Hypoprothrombinemia is a rare, inherited blood disorder that affects the body's normal clotting process. It is caused by a deficiency of a protein called prothrombin, which is necessary for proper blood clotting. Without sufficient prothrombin, excessive bleeding can occur after minor injuries or following surgery or childbirth.

Signs and Symptoms

The primary symptom of hypoprothrombinemia is excessive bleeding, which can occur either spontaneously or following a minor injury or surgery. Those with the disorder may also experience bruising, nosebleeds, or prolonged bleeding from cuts. Rarely, hypoprothrombinemia may be so severe that it causes problems with internal organs, such as the brain or lungs.


Hypoprothrombinemia is an inherited disorder caused by deficiencies in the gene that normally produces the prothrombin protein. It is a recessively inherited disorder, meaning that an individual must have two copies of the gene, one from each parent, in order to develop the disorder. Children with only one copy of the gene will not develop the disorder, but they carry the gene and can pass it on to their own children.


Hypoprothrombinemia is diagnosed through a blood test that measures levels of prothrombin in the blood. If low levels of prothrombin are found, a genetic test may be ordered to determine if the individual has the recessive gene.


Treatment for hypoprothrombinemia involves using replacement products to increase levels of prothrombin in the blood. These may be injected intravenously or given orally. Additionally, it is important that individuals with the disorder avoid medications that thin the blood, such as aspirin and ibuprofen. In some cases, an individual with hypoprothrombinemia may need to receive a transfusion before any surgery or childbirth.

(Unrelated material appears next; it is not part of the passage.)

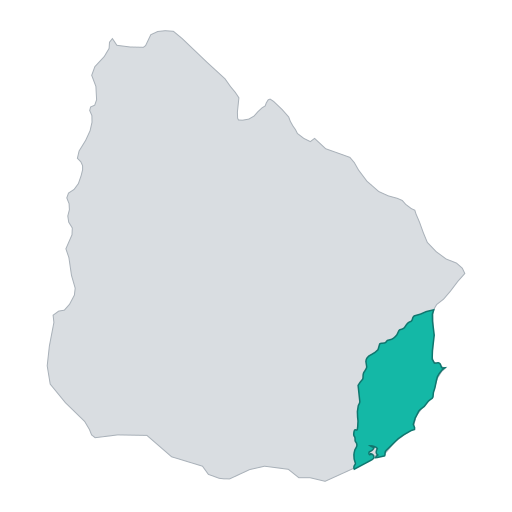 location of Rocha within Uruguay
{"feature_id": "URY-22", "entity_name": "Rocha", "entity_type": "Department", "adm_level": 1, "iso_a3": "URY", "parent_name": "Uruguay", "parent_adm1": "", "projection": "mercator", "projection_center": [-54.149, -33.966], "detail": "fine", "context": "in_parent", "style": "filled", "palette": "teal", "viewbox_px": 512, "rotation_deg": 0, "n_neighbors": 0, "source": "natural_earth", "source_scale": "10m", "svg_char_len": 3989}
<svg xmlns="http://www.w3.org/2000/svg" viewBox="0 0 512 512"><path d="M445.5,368.0L441.6,371.5L437.5,378.1L432.6,394.0L416.2,416.0L412.9,428.5L395.2,441.5L382.8,456.2L374.6,455.8L367.3,462.1L325.1,481.3L310.0,477.7L298.8,477.7L288.3,469.3L264.5,466.2L249.6,469.6L229.6,478.9L223.6,478.8L219.2,478.3L208.4,474.4L202.5,466.2L171.6,456.8L146.9,435.4L117.6,434.9L95.1,437.7L91.6,434.9L89.4,429.4L84.7,421.5L65.4,402.7L50.2,384.1L47.2,365.8L49.4,345.9L53.9,322.5L53.1,315.2L58.7,311.1L64.3,310.2L69.6,304.2L74.4,295.1L75.2,288.2L71.5,275.4L68.9,257.6L65.9,248.8L72.0,234.8L72.3,228.0L68.7,222.1L67.8,216.0L69.4,209.7L69.1,203.7L66.8,197.9L68.5,193.1L74.1,189.4L78.4,183.6L81.1,175.8L82.6,169.8L82.6,165.7L80.9,161.9L77.4,158.3L79.1,151.0L85.7,140.3L90.1,130.7L92.0,122.3L91.9,115.6L89.7,110.5L90.6,107.0L94.7,105.2L96.6,99.8L95.9,86.4L91.7,75.3L94.9,66.6L104.3,56.5L109.1,48.4L109.5,42.2L112.4,38.6L116.9,45.3L130.1,47.0L143.4,47.3L145.6,45.6L150.8,34.7L157.7,31.5L165.2,30.7L173.4,31.3L182.1,38.5L206.9,62.2L225.0,78.8L230.5,86.6L235.3,92.4L238.9,97.8L237.4,112.0L237.6,118.2L238.5,120.0L242.6,120.2L248.8,119.1L254.0,116.1L258.0,111.6L262.0,107.9L265.2,105.9L266.3,102.9L268.2,99.8L270.1,99.1L273.6,101.4L282.1,109.5L288.7,117.0L290.3,121.3L292.8,125.8L295.5,129.7L297.4,133.5L303.8,138.4L310.3,141.6L314.6,138.4L325.6,148.7L349.9,157.4L354.3,162.6L358.5,170.0L367.0,181.3L378.7,191.5L388.1,195.8L397.2,198.3L402.3,200.5L405.7,204.4L411.3,208.6L414.8,210.2L416.0,214.0L419.5,222.2L423.3,232.7L427.3,242.4L436.2,251.7L446.1,259.0L456.5,263.1L462.3,268.2L464.8,273.5L457.8,281.4L450.3,291.3L443.6,299.1L436.7,304.5L434.4,308.3L432.9,314.1L432.9,345.1L432.4,356.7L432.9,359.8L433.8,361.8L438.2,364.9L443.4,367.5L445.5,368.0Z" fill="#d9dde1" stroke="#a8b0b8" stroke-width="1"/><path d="M433.7,309.8L432.4,314.1L432.5,321.1L434.2,335.2L432.4,350.7L432.2,359.2L434.4,363.1L436.0,363.1L437.4,362.8L438.7,362.8L440.0,363.7L440.8,365.2L441.3,366.9L442.3,368.0L444.8,367.8L443.5,368.8L442.0,370.1L439.2,373.6L437.4,376.7L436.5,380.0L434.9,387.8L433.4,392.6L433.0,396.9L432.2,398.3L429.5,400.2L428.2,401.4L424.3,406.4L420.1,409.6L418.7,411.2L415.9,416.8L415.2,417.8L415.0,418.8L413.3,424.3L414.6,427.7L414.5,429.5L411.3,430.5L404.0,434.6L398.2,438.7L386.2,450.4L385.3,451.7L385.0,453.4L385.0,454.8L384.6,455.9L377.4,457.5L375.6,457.7L375.9,456.8L376.4,456.2L377.8,455.0L377.2,454.5L376.7,453.9L376.4,453.2L376.2,452.4L376.3,451.2L377.1,448.9L377.3,448.5L376.1,447.3L374.0,446.4L371.8,445.8L370.2,445.8L371.1,446.4L374.0,447.7L373.4,448.9L372.1,450.3L370.6,451.3L369.4,451.7L369.0,452.4L368.9,453.7L369.5,454.7L370.8,454.5L370.7,453.7L371.9,454.0L373.3,455.2L374.0,457.3L373.4,458.5L372.0,459.7L354.3,469.2L353.9,468.1L353.9,467.6L353.9,466.9L354.2,465.9L354.5,465.3L355.1,464.5L355.3,464.1L355.4,463.7L355.4,463.2L354.3,459.6L354.1,458.5L353.9,454.7L354.2,452.6L354.8,450.1L355.1,449.4L356.3,447.3L356.7,446.3L356.8,445.8L356.9,445.1L356.8,444.3L356.5,443.2L356.2,442.6L355.5,441.7L355.3,441.3L355.1,440.6L355.0,438.1L354.8,437.2L354.5,436.6L354.0,435.9L353.8,435.2L353.7,434.3L353.9,432.4L354.1,431.3L354.6,430.1L355.2,429.8L355.7,429.8L356.2,430.0L356.6,430.1L356.9,430.0L357.1,429.8L357.3,429.5L357.7,426.8L358.0,421.1L357.8,418.9L357.6,417.3L357.4,411.5L358.2,406.2L358.3,405.7L358.5,405.2L359.4,403.4L359.6,402.9L359.8,401.8L359.8,401.4L358.1,385.4L360.1,382.3L362.4,379.5L362.8,378.9L363.0,377.8L363.1,375.0L363.4,373.5L363.7,372.7L364.0,372.1L364.5,371.5L366.2,368.6L366.6,367.6L366.7,366.8L365.9,361.4L366.3,359.4L367.0,358.0L368.7,356.1L375.0,352.4L378.0,349.7L379.7,343.9L381.0,343.3L382.9,343.2L384.8,342.9L385.3,342.6L385.8,342.3L386.2,341.8L386.5,341.3L387.4,340.4L391.6,339.3L393.5,338.2L395.3,336.6L396.9,334.8L398.9,330.6L399.7,329.8L402.4,329.0L404.3,327.8L406.7,324.3L408.1,322.8L409.2,322.1L411.1,321.3L411.9,320.4L412.3,319.4L412.6,318.4L413.0,317.3L413.8,316.3L414.2,315.9L420.5,314.1L426.2,311.6L433.7,309.8L433.7,309.8Z" fill="#14b8a6" stroke="#0f766e" stroke-width="1.5"/></svg>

One of the primary complications of hypoprothrombinemia is excessive bleeding. In rare cases, this can cause problems with internal organs such as the brain or lungs. It is also possible that individuals with the disorder may be at a higher risk for blood clots.

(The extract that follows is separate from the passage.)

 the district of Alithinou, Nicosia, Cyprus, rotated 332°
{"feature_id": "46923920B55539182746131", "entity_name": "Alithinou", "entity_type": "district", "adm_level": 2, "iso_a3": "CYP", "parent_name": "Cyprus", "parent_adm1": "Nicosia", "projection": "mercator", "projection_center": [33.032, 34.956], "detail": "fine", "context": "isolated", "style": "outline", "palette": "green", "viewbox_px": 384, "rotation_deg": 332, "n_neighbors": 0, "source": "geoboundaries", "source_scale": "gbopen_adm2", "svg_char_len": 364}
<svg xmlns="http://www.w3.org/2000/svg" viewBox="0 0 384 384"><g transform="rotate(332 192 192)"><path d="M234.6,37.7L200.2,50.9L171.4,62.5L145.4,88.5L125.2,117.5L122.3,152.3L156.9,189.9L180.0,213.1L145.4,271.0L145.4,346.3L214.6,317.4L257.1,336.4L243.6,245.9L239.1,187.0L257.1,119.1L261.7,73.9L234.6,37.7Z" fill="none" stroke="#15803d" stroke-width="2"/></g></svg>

Since hypoprothrombinemia is a hereditary disorder, there is no way to prevent it. Individuals with a family history of the disorder are encouraged to have genetic testing to determine if they are carriers of the recessive gene.


  • Avoid medications that thin the blood.
  • Receive regular prothrombin replacement products.
  • Avoid activities that increase the risk for injury.
  • Get a transfusion before any surgery or childbirth.
  • Seek medical attention for any bleeding or bruising.